The way these values are calculated is as follows:
For example, when the tween has just started (progress is 0), the interpolation function will return the first value in the array. When the tween is halfway, the interpolation function will return a value approximately in the middle of the array, and when the tween is at the end, the interpolation function will return the last value.
You can change the interpolation mode by passing an Interpolation
function
into the tween.interpolation
method. For example:
import {Interpolation} from '@tweenjs/tween.js'
// ...
tween.interpolation(Interpolation.Bezier)
The following values are available:
Interpolation.Linear
Interpolation.Bezier
Interpolation.CatmullRom
The default is Linear
.
Note that the interpolation function is global to all properties that are tweened with arrays in the same tween. You can’t make property A change with an array and a Linear function, and property B with an array too and a Bezier function using the same tween; you should use two tween objects running over the same object but modifying different properties and using different interpolation functions.
Check 06_array_interpolation for an example.

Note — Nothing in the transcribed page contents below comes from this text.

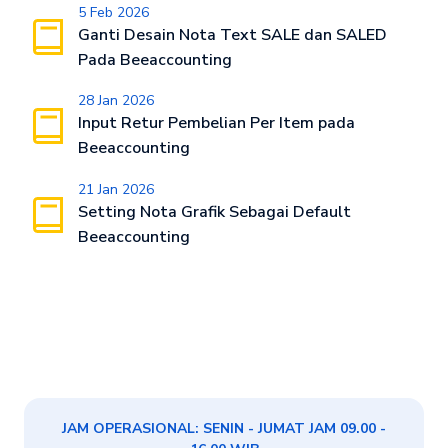
5 Feb 2026
Ganti Desain Nota Text SALE dan SALED
Pada Beeaccounting
28 Jan 2026
Input Retur Pembelian Per Item pada
Beeaccounting
21 Jan 2026
Setting Nota Grafik Sebagai Default
Beeaccounting
JAM OPERASIONAL: SENIN - JUMAT JAM 09.00 -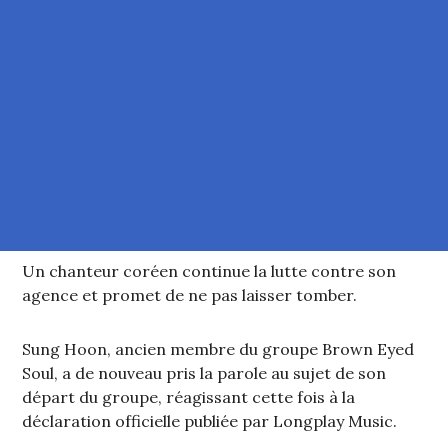
Un chanteur coréen continue la lutte contre son
agence et promet de ne pas laisser tomber.
Sung Hoon, ancien membre du groupe Brown Eyed
Soul, a de nouveau pris la parole au sujet de son
départ du groupe, réagissant cette fois à la
déclaration officielle publiée par Longplay Music.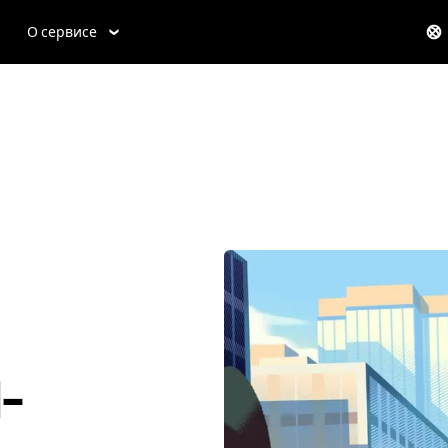
О сервисе
-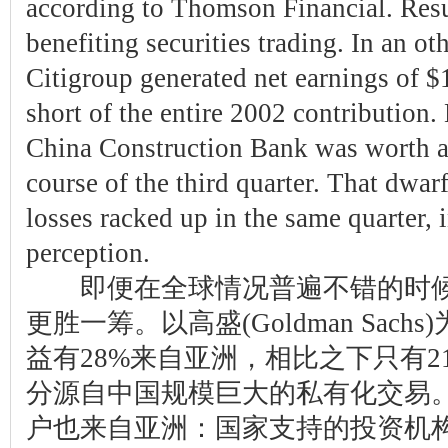
according to Thomson Financial. Resu
benefiting securities trading. In an ot
Citigroup generated net earnings of $1
short of the entire 2002 contribution.
China Construction Bank was worth a
course of the third quarter. That dwar
losses racked up in the same quarter, 
perception.
即便在全球情况普遍不错的时候
更胜一筹。以高盛(Goldman Sac
益有28%来自亚洲，相比之下只有
分源自中国规模巨大的私有化交易
户也来自亚洲：国家支持的投资机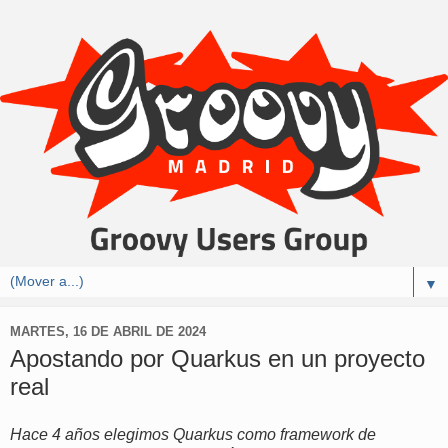
▼
MARTES, 16 DE ABRIL DE 2024
Apostando por Quarkus en un proyecto
real
Hace 4 años elegimos Quarkus como framework de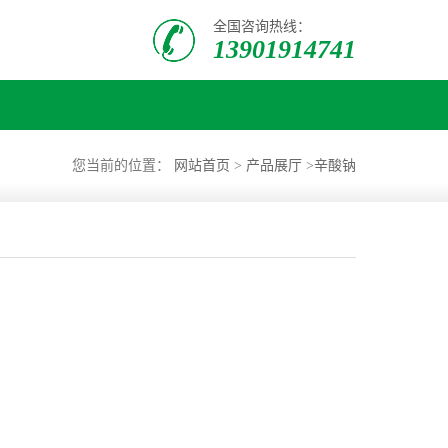
全国咨询热线：
13901914741
您当前的位置：
网站首页
>
产品展厅
>
辛酸钠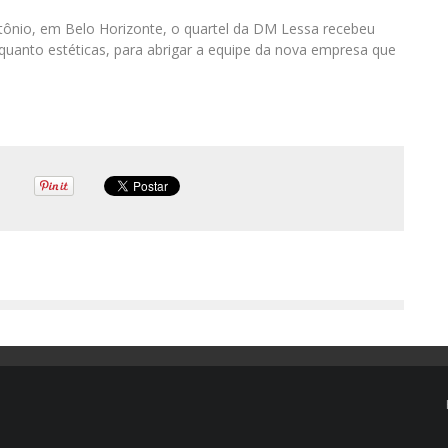
ntônio, em Belo Horizonte, o quartel da DM Lessa recebeu
quanto estéticas, para abrigar a equipe da nova empresa que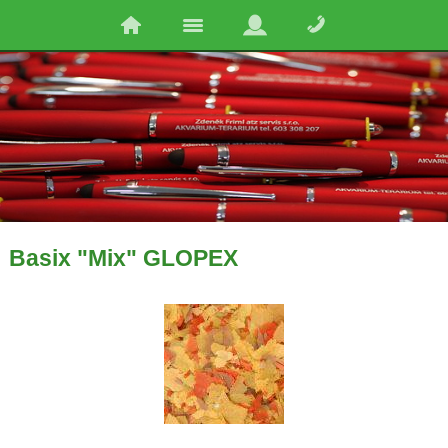
Basix "Mix" GLOPEX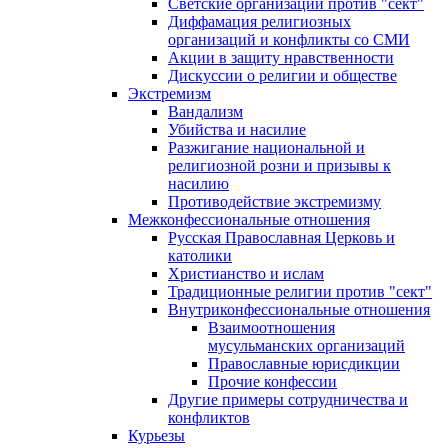
Светские организации против "сект"
Диффамация религиозных
организаций и конфликты со СМИ
Акции в защиту нравственности
Дискуссии о религии и обществе
Экстремизм
Вандализм
Убийства и насилие
Разжигание национальной и
религиозной розни и призывы к
насилию
Противодействие экстремизму
Межконфессиональные отношения
Русская Православная Церковь и
католики
Христианство и ислам
Традиционные религии против "сект"
Внутриконфессиональные отношения
Взаимоотношения
мусульманских организаций
Православные юрисдикции
Прочие конфессии
Другие примеры сотрудничества и
конфликтов
Курьезы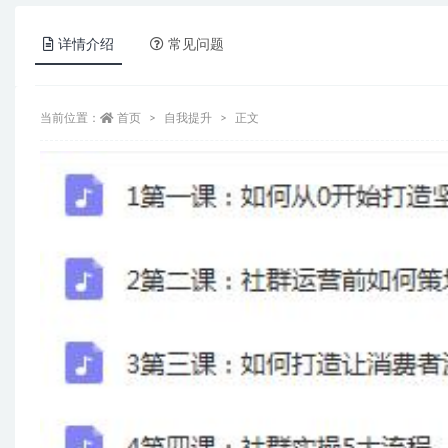
详情介绍
常见问题
当前位置：
首页
自我提升
正文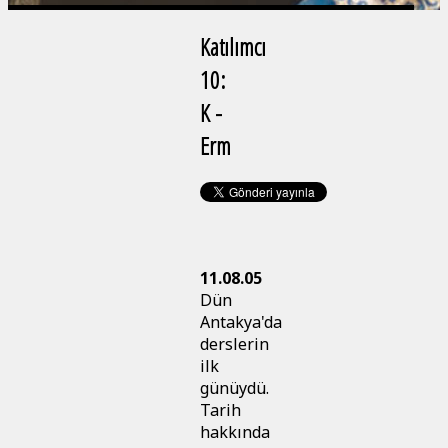
Katılımcı
10:
K -
Erm
11.08.05
Dün
Antakya'da
derslerin
ilk
günüydü.
Tarih
hakkında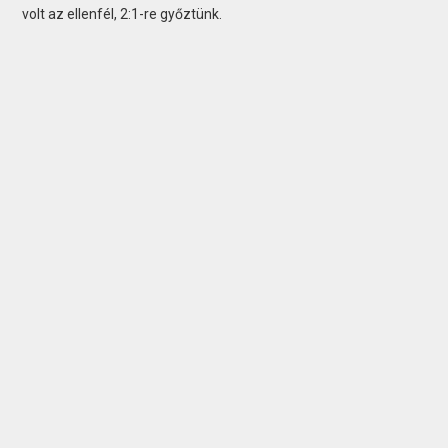
volt az ellenfél, 2:1-re győztünk.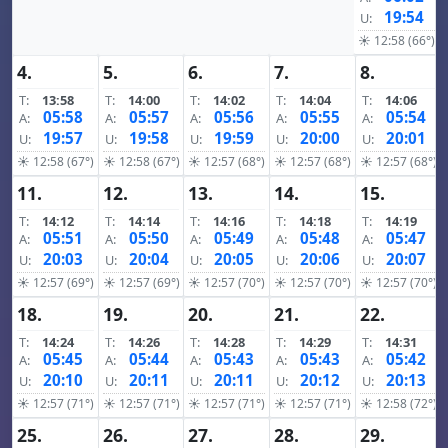
19:54
U:
☀ 12:58 (66°)
4.
5.
6.
7.
8.
T:
13:58
T:
14:00
T:
14:02
T:
14:04
T:
14:06
05:58
05:57
05:56
05:55
05:54
A:
A:
A:
A:
A:
19:57
19:58
19:59
20:00
20:01
U:
U:
U:
U:
U:
☀ 12:58 (67°)
☀ 12:58 (67°)
☀ 12:57 (68°)
☀ 12:57 (68°)
☀ 12:57 (68°)
11.
12.
13.
14.
15.
T:
14:12
T:
14:14
T:
14:16
T:
14:18
T:
14:19
05:51
05:50
05:49
05:48
05:47
A:
A:
A:
A:
A:
20:03
20:04
20:05
20:06
20:07
U:
U:
U:
U:
U:
☀ 12:57 (69°)
☀ 12:57 (69°)
☀ 12:57 (70°)
☀ 12:57 (70°)
☀ 12:57 (70°)
18.
19.
20.
21.
22.
T:
14:24
T:
14:26
T:
14:28
T:
14:29
T:
14:31
05:45
05:44
05:43
05:43
05:42
A:
A:
A:
A:
A:
20:10
20:11
20:11
20:12
20:13
U:
U:
U:
U:
U:
☀ 12:57 (71°)
☀ 12:57 (71°)
☀ 12:57 (71°)
☀ 12:57 (71°)
☀ 12:58 (72°)
25.
26.
27.
28.
29.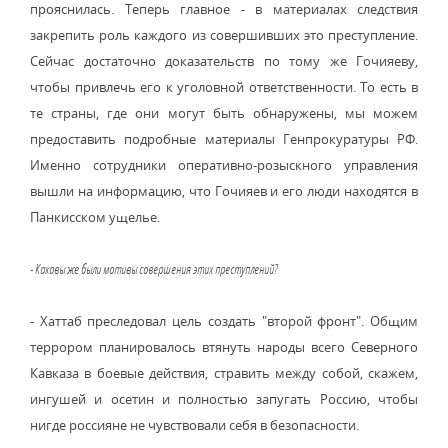
прояснилась. Теперь главное - в материалах следствия
закрепить роль каждого из совершивших это преступление.
Сейчас достаточно доказательств по тому же Гочияеву,
чтобы привлечь его к уголовной ответственности. То есть в
те страны, где они могут быть обнаружены, мы можем
предоставить подробные материалы Генпрокуратуры РФ.
Именно сотрудники оперативно-розыскного управления
вышли на информацию, что Гочияев и его люди находятся в
Панкисском ущелье.
- Каковы же были мотивы совершения этих преступлений?
- Хаттаб преследовал цель создать "второй фронт". Общим
террором планировалось втянуть народы всего Северного
Кавказа в боевые действия, стравить между собой, скажем,
ингушей и осетин и полностью запугать Россию, чтобы
нигде россияне не чувствовали себя в безопасности.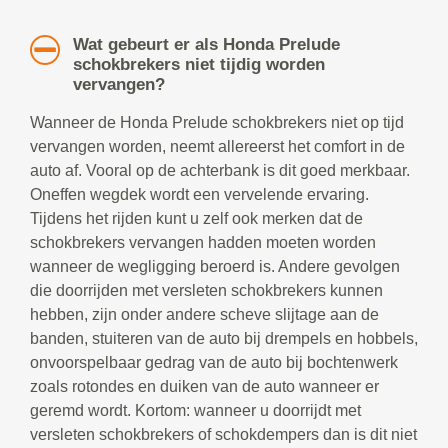
Wat gebeurt er als Honda Prelude
schokbrekers niet tijdig worden
vervangen?
Wanneer de Honda Prelude schokbrekers niet op tijd
vervangen worden, neemt allereerst het comfort in de
auto af. Vooral op de achterbank is dit goed merkbaar.
Oneffen wegdek wordt een vervelende ervaring.
Tijdens het rijden kunt u zelf ook merken dat de
schokbrekers vervangen hadden moeten worden
wanneer de wegligging beroerd is. Andere gevolgen
die doorrijden met versleten schokbrekers kunnen
hebben, zijn onder andere scheve slijtage aan de
banden, stuiteren van de auto bij drempels en hobbels,
onvoorspelbaar gedrag van de auto bij bochtenwerk
zoals rotondes en duiken van de auto wanneer er
geremd wordt. Kortom: wanneer u doorrijdt met
versleten schokbrekers of schokdempers dan is dit niet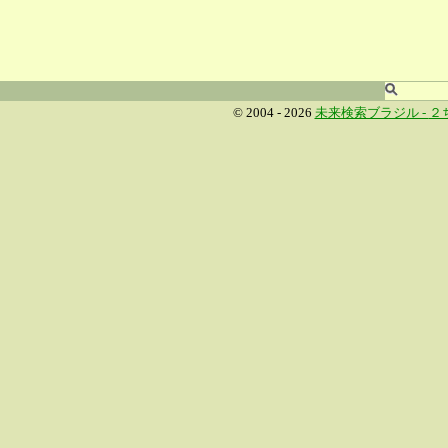
© 2004 - 2026
未来検索ブラジル -
２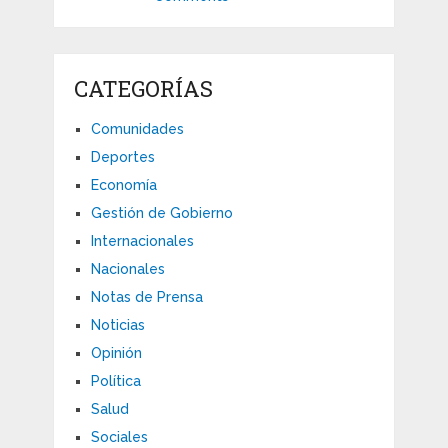
CATEGORÍAS
Comunidades
Deportes
Economía
Gestión de Gobierno
Internacionales
Nacionales
Notas de Prensa
Noticias
Opinión
Política
Salud
Sociales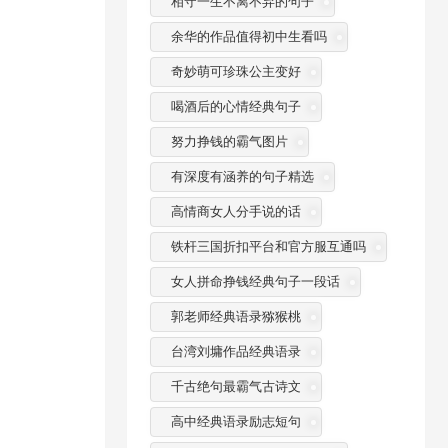
相守一生不离不弃的句子
余华的作品值得初中生看吗
奇妙萌可珍珠公主变好
喝酒后的心情经典句子
努力挣钱的霸气图片
有深度有涵养的句子精选
高情商女人分手说的话
铁杆三国折扣平台和官方服互通吗
女人拼命挣钱经典句子一段话
郭老师经典语录猕猴桃
台湾刘墉作品经典语录
千古绝句最霸气古诗文
高中经典语录励志短句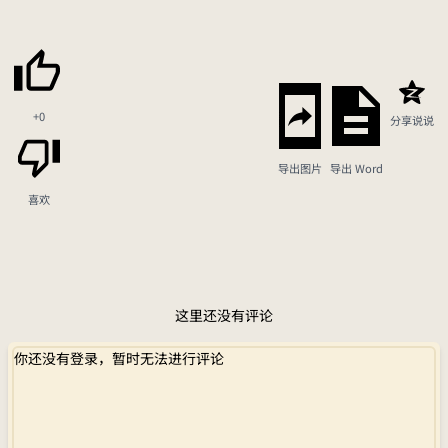
+0
分享说说
导出图片
导出 Word
喜欢
这里还没有评论
你还没有登录，暂时无法进行评论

While Tween.js tries to be performant on its own, nothing prevents you from using it in a way that is counterperformant. Here are some of the ways you can avoid slowing down your projects when using Tween.js (or when animating in the web, in general).
When you try to animate the position of an element in the page, the easiest solution is to animate the top
and left
style properties, like this:
const element = document.getElementById('myElement')
const tween = new Tween({top: 0, left: 0}).to({top: 100, left: 100}, 1000).onUpdate(function (object) {
element.style.top = object.top + 'px'
element.style.left = object.left + 'px'
})
but this is really inefficient because altering these properties forces the browser to recalculate the layout on each update, and this is a very costly operation. Instead of using these, you should use transform
, which doesn’t invalidate the layout and will also be hardware accelerated when possible, like this:
const element = document.getElementById('myElement')
const tween = new Tween({top: 0, left: 0}).to({top: 100, left: 100}, 1000).onUpdate(function (object) {
element.style.transform = 'translate(' + object.left + 'px, ' + object.top + 'px)'
})
If you want to read more about this, have a look at this article.
However, if your animation needs are that simple, it might be better to just use CSS animations or transitions, where applicable, so that the browser can optimise as much as possible. Tween.js is most useful when your animation needs involve complex arrangements, i.e. you need to sync several tweens together, have some start after one has finished, loop them a number of times, have graphics that are not rendered with CSS but with Canvas or WebGL, etc.
If you use an onUpdate
callback, you need to be very careful with what you put on it. This function will be called many times per second, so if you’re doing costly operations on each update, you might block the main thread and cause horrible jank, or—if your operations involve memory allocations, you’ll end up getting the garbage collector to run too often, and cause jank too. So just don’t do either of those things. Keep your onUpdate
callbacks very lightweight, and be sure to also use a memory profiler while you’re developing.
This is something you might not use often, but you can use the tweening equations outside of Tween.js. They’re just functions, after all. So you could use them to calculate smooth curves as input data. For example, they’re used to generate audio data in this experiment.